Programme Orka : Varsovie choisit les sous-marins suédois A26, au détriment de Naval Group



Publié par La Rédaction le 28 Novembre 2025

La Pologne a tranché pour renouveler sa flotte sous-marine. Varsovie a sélectionné le design A26 Blekinge du suédois Saab pour le programme Orka, au terme d’une compétition internationale très disputée. Cette décision répond à des besoins opérationnels urgents en mer Baltique et constitue un revers politique et commercial pour Naval Group.



Pourquoi la Pologne a retenu l’A26 de Saab

Image Pixabay

Le ministère polonais de la Défense a annoncé avoir choisi le sous-marin A26 Blekinge de Saab comme base du programme Orka. La Pologne prévoit l’acquisition de trois sous-marins et vise la signature du contrat d’ici la fin de l’année. Le ministre de la Défense a présenté cette décision comme un grand jour pour la sécurité de l’État et pour la marine polonaise, en expliquant qu’elle participe à la construction d’une nouvelle architecture de sécurité en mer Baltique.
 

Ce choix intervient à l’issue d’une compétition intense entre six pays européens et asiatiques. Des délégations polonaises se sont rendues en Suède, en France, en Allemagne, en Italie, en Espagne, ainsi qu’en Corée du Sud pour examiner les offres. Un élément déterminant a été la capacité des industriels à coopérer avec l’industrie de défense polonaise. Saab devra ainsi travailler avec le chantier PGZ Naval Shipyard et intégrer les acteurs polonais dans la chaîne du programme.
 

L’A26 est un sous-marin conçu dès l’origine pour les conditions particulières de la mer Baltique, avec des signatures acoustique et magnétique très faibles. La Pologne veut renforcer ses capacités de dissuasion et de surveillance dans cette zone, en équipant ses futurs sous-marins de missiles de croisière. Varsovie souhaite disposer d’un premier bâtiment en 2030. Pour éviter un trou capacitaire d’ici là, un sous-marin dit de transition doit être mis à disposition de la marine polonaise dès 2027, afin de former les équipages. Le programme est jugé urgent, la Pologne n’ayant aujourd’hui plus qu’un seul sous-marin en service, l’ORP Orzeł, un bâtiment de conception soviétique en fin de vie.
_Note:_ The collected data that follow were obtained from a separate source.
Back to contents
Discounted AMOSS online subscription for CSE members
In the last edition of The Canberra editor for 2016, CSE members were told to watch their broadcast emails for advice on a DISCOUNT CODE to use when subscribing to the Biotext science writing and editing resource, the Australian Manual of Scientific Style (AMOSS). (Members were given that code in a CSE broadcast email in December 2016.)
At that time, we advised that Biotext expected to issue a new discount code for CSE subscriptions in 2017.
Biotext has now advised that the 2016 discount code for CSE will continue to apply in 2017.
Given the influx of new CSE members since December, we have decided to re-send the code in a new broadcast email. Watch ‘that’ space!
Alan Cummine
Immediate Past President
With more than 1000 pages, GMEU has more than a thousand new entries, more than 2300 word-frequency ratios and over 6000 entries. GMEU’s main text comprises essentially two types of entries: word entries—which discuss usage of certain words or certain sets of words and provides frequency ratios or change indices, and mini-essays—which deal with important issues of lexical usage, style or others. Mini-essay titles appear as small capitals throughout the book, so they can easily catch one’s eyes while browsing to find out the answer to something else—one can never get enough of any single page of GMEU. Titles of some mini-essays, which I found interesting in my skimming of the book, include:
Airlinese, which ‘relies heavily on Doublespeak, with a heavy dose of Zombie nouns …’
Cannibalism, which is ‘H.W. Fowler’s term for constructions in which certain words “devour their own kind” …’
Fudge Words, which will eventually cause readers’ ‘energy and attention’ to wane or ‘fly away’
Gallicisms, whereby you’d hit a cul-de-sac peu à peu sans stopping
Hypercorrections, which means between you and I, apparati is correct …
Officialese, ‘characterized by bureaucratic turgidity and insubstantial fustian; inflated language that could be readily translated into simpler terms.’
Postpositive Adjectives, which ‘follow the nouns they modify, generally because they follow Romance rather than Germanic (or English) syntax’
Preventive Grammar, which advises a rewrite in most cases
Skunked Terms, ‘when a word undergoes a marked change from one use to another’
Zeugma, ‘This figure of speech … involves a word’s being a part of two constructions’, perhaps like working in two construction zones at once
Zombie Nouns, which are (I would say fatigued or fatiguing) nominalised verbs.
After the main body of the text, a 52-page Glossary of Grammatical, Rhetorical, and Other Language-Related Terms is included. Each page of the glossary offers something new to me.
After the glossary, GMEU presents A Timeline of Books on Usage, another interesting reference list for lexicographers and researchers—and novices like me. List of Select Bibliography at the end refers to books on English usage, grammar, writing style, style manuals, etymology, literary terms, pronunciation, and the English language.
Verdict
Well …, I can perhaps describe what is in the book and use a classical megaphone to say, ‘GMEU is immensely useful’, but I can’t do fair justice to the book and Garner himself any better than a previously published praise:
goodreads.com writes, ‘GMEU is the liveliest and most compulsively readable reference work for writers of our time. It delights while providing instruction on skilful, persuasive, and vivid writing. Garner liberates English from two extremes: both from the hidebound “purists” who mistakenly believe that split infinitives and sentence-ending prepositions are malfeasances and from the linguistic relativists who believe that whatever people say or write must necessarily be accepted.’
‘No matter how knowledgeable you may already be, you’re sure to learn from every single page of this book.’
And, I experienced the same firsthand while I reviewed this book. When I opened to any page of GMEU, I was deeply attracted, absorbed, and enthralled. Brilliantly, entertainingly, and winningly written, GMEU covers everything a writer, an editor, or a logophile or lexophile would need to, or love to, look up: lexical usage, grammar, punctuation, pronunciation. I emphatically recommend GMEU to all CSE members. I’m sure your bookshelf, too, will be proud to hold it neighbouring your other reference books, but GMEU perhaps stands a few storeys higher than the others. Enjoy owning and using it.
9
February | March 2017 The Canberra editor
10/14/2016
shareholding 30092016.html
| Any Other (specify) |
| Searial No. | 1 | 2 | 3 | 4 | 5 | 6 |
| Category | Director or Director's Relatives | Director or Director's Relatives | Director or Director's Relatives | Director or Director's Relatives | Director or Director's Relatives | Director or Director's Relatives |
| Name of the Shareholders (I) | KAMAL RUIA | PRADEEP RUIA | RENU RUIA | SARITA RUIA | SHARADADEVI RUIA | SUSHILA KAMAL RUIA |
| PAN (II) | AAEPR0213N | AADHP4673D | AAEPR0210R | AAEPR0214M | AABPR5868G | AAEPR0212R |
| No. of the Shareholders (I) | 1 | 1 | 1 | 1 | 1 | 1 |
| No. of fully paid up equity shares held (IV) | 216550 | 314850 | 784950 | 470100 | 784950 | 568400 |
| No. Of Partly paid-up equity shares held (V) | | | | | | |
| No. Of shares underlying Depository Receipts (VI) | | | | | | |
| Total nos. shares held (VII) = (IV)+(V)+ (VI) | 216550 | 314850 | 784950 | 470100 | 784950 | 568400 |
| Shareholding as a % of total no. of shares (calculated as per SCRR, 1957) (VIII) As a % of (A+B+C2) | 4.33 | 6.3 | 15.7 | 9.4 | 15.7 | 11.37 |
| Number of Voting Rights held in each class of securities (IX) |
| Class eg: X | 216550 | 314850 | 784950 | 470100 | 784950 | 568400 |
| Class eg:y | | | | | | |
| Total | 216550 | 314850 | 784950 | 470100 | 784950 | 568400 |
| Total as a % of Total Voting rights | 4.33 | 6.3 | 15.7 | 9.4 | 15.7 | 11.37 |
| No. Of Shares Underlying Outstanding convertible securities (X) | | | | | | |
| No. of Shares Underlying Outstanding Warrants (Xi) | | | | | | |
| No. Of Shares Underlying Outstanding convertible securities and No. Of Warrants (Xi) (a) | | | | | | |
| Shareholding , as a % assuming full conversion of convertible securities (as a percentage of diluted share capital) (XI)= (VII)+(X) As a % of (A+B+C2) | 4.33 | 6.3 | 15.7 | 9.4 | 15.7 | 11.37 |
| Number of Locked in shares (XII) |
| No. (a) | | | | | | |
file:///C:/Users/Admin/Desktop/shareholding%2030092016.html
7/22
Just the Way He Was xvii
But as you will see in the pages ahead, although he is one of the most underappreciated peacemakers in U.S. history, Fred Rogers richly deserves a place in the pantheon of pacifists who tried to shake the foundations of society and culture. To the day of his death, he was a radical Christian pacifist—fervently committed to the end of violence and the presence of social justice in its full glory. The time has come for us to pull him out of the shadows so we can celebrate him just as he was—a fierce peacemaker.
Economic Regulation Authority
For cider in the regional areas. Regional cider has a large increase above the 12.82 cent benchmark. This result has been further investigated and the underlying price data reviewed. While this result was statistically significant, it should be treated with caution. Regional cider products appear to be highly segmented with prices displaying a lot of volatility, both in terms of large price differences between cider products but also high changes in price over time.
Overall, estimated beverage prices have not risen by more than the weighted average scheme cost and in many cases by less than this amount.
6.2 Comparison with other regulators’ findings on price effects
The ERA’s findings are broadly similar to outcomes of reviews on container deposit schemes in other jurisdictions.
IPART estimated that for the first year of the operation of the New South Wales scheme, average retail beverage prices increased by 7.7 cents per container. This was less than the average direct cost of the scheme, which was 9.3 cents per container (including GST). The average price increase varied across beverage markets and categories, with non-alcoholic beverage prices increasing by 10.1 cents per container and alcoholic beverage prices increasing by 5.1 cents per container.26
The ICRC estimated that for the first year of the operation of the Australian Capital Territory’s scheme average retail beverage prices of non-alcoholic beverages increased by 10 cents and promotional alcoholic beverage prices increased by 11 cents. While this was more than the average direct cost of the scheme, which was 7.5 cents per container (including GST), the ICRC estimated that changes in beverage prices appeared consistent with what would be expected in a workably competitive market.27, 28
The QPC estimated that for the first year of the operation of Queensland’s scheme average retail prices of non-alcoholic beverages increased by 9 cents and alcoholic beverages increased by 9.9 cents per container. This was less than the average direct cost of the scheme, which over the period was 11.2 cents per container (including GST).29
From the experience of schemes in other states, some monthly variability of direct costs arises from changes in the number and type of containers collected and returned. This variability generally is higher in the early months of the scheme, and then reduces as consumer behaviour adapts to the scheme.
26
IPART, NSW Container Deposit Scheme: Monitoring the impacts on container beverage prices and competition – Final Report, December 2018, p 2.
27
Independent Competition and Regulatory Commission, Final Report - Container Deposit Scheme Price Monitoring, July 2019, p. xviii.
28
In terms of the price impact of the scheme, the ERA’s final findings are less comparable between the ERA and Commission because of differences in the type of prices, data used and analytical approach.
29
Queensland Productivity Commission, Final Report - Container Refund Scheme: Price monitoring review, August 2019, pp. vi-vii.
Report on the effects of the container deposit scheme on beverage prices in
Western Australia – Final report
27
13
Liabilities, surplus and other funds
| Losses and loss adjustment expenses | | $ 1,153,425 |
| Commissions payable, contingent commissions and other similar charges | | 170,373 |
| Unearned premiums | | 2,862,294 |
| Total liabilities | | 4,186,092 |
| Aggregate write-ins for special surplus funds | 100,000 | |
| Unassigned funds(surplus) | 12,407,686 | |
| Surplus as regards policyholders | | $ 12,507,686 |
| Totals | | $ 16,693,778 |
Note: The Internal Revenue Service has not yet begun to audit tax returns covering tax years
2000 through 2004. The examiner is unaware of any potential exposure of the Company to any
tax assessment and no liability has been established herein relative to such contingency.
Le programme Orka : un saut capacitaire pour une marine longtemps sous-dotée

Le programme Orka vise à doter la Pologne de trois sous-marins modernes capables de défendre les intérêts polonais en mer Baltique, de répondre aux menaces hybrides, et d’assurer l’interopérabilité avec les autres forces armées polonaises et les alliés. La marine polonaise est historiquement le maillon le plus faible de ses forces armées. Elle repose aujourd’hui sur deux frégates de type Oliver Hazard Perry et sur l’unique sous-marin Orzeł. Varsovie a déjà lancé la modernisation de ses moyens de surface avec la commande de frégates Arrowhead, livrables à l’horizon 2029. Orka doit compléter ce mouvement sur le segment sous-marin.
 

Six constructeurs étaient en compétition pour ce programme. L’allemand ThyssenKrupp Marine Systems avec son 212CD, le suédois Saab avec l’A26 Blekinge, l’italien Fincantieri avec une variante du 212NFS, le français Naval Group avec des sous-marins de classe Scorpène, l’espagnol Navantia avec le S-80+, et le sud-coréen Hanwha Ocean avec le KSS-III Batch 2. Varsovie avait fixé des critères précis, portant sur l’acquisition de capacités de maintenance et de réparation, le transfert de technologies et l’intégration des usines polonaises dans la chaîne d’approvisionnement mondiale du fournisseur.
 

Avant la décision finale, certains observateurs estimaient que l’offre sud-coréenne pouvait l’emporter, en raison des nombreux contrats déjà conclus entre Varsovie et Séoul dans les domaines des chars, de l’artillerie, des avions de combat et des lance-roquettes. La sélection du design suédois consacre finalement un autre choix stratégique, centré sur l’environnement baltique, la coopération industrielle avec un voisin nordique et l’intégration au sein d’un ensemble de défense régional renforcé.


Un revers symbolique pour Naval Group, malgré des atouts techniques intacts

Pour Naval Group, le résultat d’Orka constitue un nouvel échec sur un grand appel d’offres allié. L’industriel français proposait des sous-marins de type Scorpène et avait déjà noué un accord avec le groupe polonais PGZ afin d’impliquer largement l’industrie locale dans la construction et le soutien. Sur le papier, la France avançait un projet de coopération substantielle, dans la continuité de programmes export réussis et de références comme Barracuda ou les frégates de défense et d’intervention.
 

Les analyses publiées à la suite de l’annonce polonaise soulignent toutefois que Varsovie a privilégié un acteur perçu comme moins exposé au risque de dérive de calendrier, dans un contexte où les chantiers de Naval Group sont déjà très chargés. Le constructeur français reste techniquement solide, mais il souffre d’une série de revers sur des marchés alliés majeurs. Certains observateurs parlent d’une perte d’attractivité politique, plus que d’un déficit de compétence, au profit d’autres industriels européens comme Saab ou d’acteurs asiatiques.
 

Le programme Orka raconte donc deux histoires parallèles. Vue de Varsovie, celle d’un rattrapage massif de capacités et d’un ancrage renforcé dans une posture de défense en mer Baltique. Vue de Paris, celle d’un signal d’alerte supplémentaire sur la place de la France dans les grands arbitrages navals d’une Europe qui se réarme vite, mais pas toujours avec des solutions françaises.